— Entries shown —
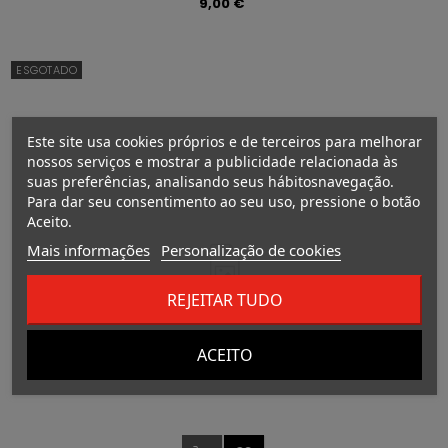
Preço
9,00 €
ESGOTADO
Este site usa cookies próprios e de terceiros para melhorar
nossos serviços e mostrar a publicidade relacionada às
suas preferências, analisando seus hábitosnavegação.
Para dar seu consentimento ao seu uso, pressione o botão
Aceito.
Mais informações
Personalização de cookies
REJEITAR TUDO
ACEITO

— Task prompt —
Write out every entry above exactly, minus the pictures.

— Solution to the problem —
Preço
9,00 €
ESGOTADO
Este site usa cookies próprios e de terceiros para melhorar
nossos serviços e mostrar a publicidade relacionada às
suas preferências, analisando seus hábitosnavegação.
Para dar seu consentimento ao seu uso, pressione o botão
Aceito.
Mais informações
Personalização de cookies
REJEITAR TUDO
ACEITO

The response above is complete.